ASSIGNMENT A: Check each statement against the patent claims on cellulosic transfer fibers and answer yes or no, quoting the words that decide it. (i) The process for making the dual function reagent reacts a polyfunctional organic acid and a polyalkylene glycol diglycidyl ether compound in water. (ii) One catalyst option listed is alkali metal sulfates. (iii) The treated cellulosic fibers receive 1 wt % to about 6 wt % of dual function reagent.
ASSIGNMENT B: Repeat word for word the part of the patent claims on cellulosic transfer fibers that runs from "17. The method" up to and including "dual function reagent.".
ASSIGNMENT C: Pick up the patent claims on cellulosic transfer fibers after their final sentence and continue them.

PASSAGE TO READ:
9. A transfer layer comprising the transfer fibers of claim 7 in a sheet form.

10. An absorbent article comprising the transfer layer according to claim 9 and an absorbent.

11. A process for making the dual function reagent of claim 1, the process comprising reacting a polyfunctional organic acid and polyalkylene glycol diglycidyl ether compound in water.

12. The process of claim 11, wherein the polyfunctional organic acid and polyalkylene glycol diglycidyl ether are mixed in a weight ratio of from about 1:0.1 to about 2:1.

13. The process of claim 11, wherein the reaction between polyfunctional organic acid and polyalkylene glycol diglycidyl ether is carried out at room temperature to water reflux temperature for at least 4 hr.

14. A method of making cellulosic transfer fibers comprising: providing a solution comprising a dual function reagent of claim 1; providing cellulosic base fiber; applying the solution of the dual function reagent to cellulosic fibers to impregnate the cellulosic based fibers; and drying and curing the treated cellulosic fibers.

15. The method of claim 14, wherein the solution of the dual function reagent has a pH of about 1.5 to about 4.

16. The method of claim 14, wherein applying the solution of the modifying agent to the cellulosic based fiber include any method produced impregnated the cellulose fiber such as: suspending, spraying, dipping or applying with a puddle press, size press or a blade-coater.

17. The method of claim 14, wherein the cellulosic fiber is provided in sheet or slurry form.

18. The method of claim 14, wherein the cellulosic fiber is provided in nonwoven mat form.

19. The method of claim 14, wherein the solution of the dual function reagent is applied to the cellulosic fibers to provide 1 wt % to about 6 wt % of dual function reagent on cellulosic fiber.

20. The method of claim 14, wherein the solution of the dual function reagent comprises a catalyst to accelerate the bridging between the hydroxyl groups of the cellulosic based fiber and the end caps of the dual function reagent.

21. The method of claim 20, wherein the catalyst is selected from alkali metal hypophosphites, alkali metal phosphites, alkali metal polyphosphonates, alkali metal phosphates, and alkali metal sulfonates.

DATASET EXCERPT:
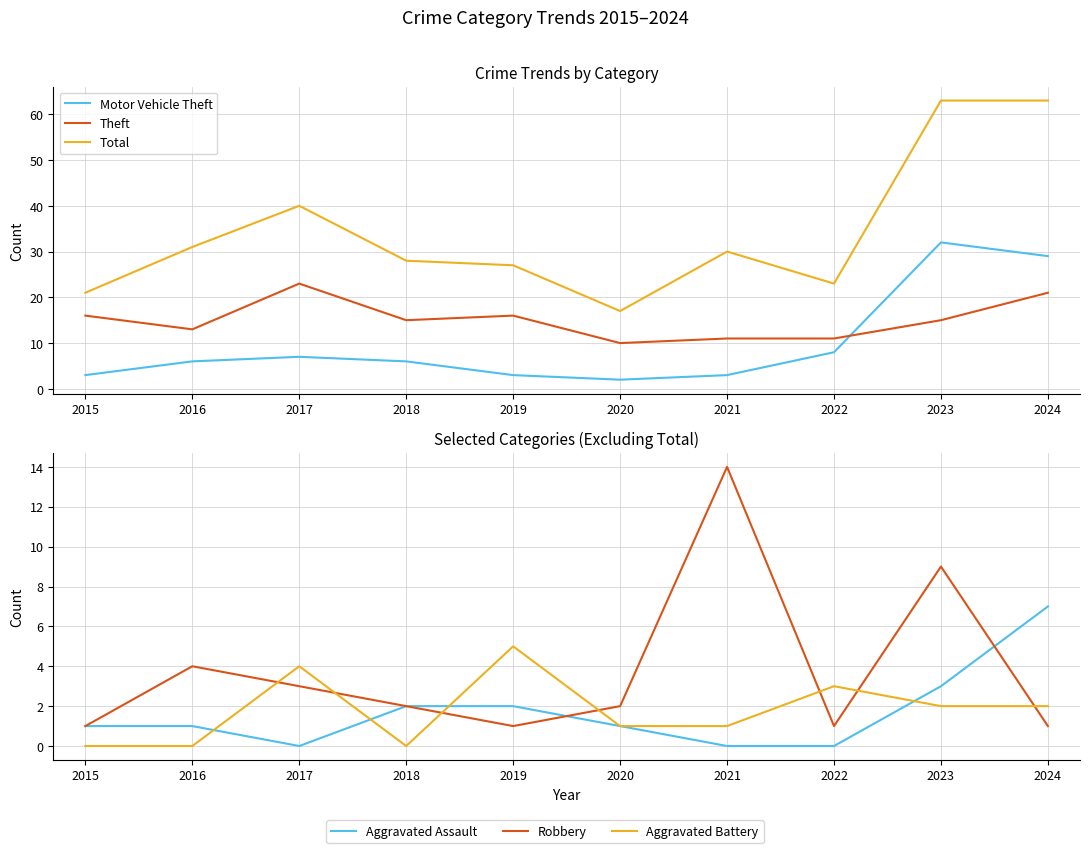

At which label does Motor Vehicle Theft reach its peak?

2023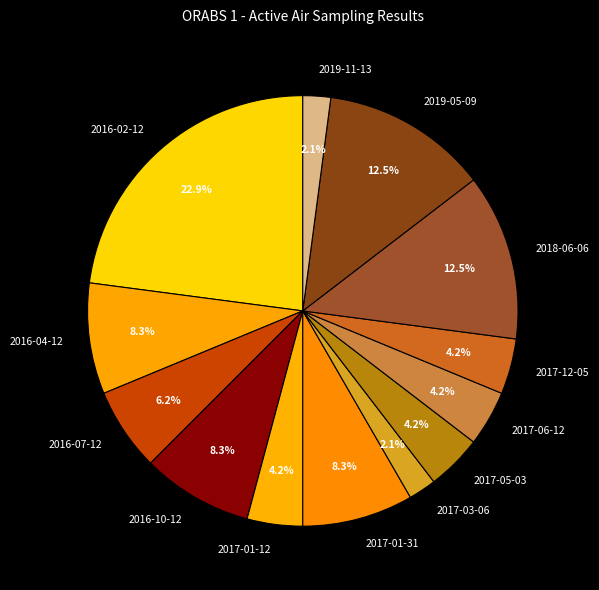

Count the number of slices in the pie.

13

EXERCISE OUTPUT A:
(i) Yes: "reacting a polyfunctional organic acid and polyalkylene glycol diglycidyl ether compound in water"
(ii) No: "alkali metal phosphates, and alkali metal sulfonates"
(iii) Yes: "to provide 1 wt % to about 6 wt % of dual function reagent on cellulosic fiber"

EXERCISE OUTPUT B:
17. The method of claim 14, wherein the cellulosic fiber is provided in sheet or slurry form.

18. The method of claim 14, wherein the cellulosic fiber is provided in nonwoven mat form.

19. The method of claim 14, wherein the solution of the dual function reagent is applied to the cellulosic fibers to provide 1 wt % to about 6 wt % of dual function reagent on cellulosic fiber.

20. The method of claim 14, wherein the solution of the dual function reagent comprises a catalyst to accelerate the bridging between the hydroxyl groups of the cellulosic based fiber and the end caps of the dual function reagent.

EXERCISE OUTPUT C:
22. The method of claim 20, wherein the catalyst is added in an amount of from about 0.01 to 0.5 weight %, based on the total weight of the solution of the dual function reagent.

23. The method of claim 14, wherein the cellulosic fiber is provided in a dry state or a never dried state.

24. The method of claim 14, wherein the cellulosic fiber is a conventional cellulose fiber selected from the group consisting of: hardwood cellulose pulp, softwood cellulose pulp obtained from a Kraft or sulfite chemical process, and combinations and mixtures thereof.

25. The method of claim 14, wherein the cellulosic fiber is mercerized or partially mercerized pulp.

26. The method of claim 14, wherein the cellulosic fiber is selected from the group consisting of non-bleached, partially bleached and fully bleached cellulosic fibers.

27. The method of claim 14, wherein the drying and curing occurs in a one-step process.

28. The method of claim 14, wherein the drying and curing is conducted at a temperature within the range of about 60° C. to about 180° C. for a period of time ranging from 2 min to 30 min.

29. The method of claim 14, wherein the drying and curing occurs in a two-step process.

30. The method of claim 14, wherein the drying at a temperature within the range of about 60° C. to about 140° C. and the curing at a temperature within the range of about 120° C. to about 180° C.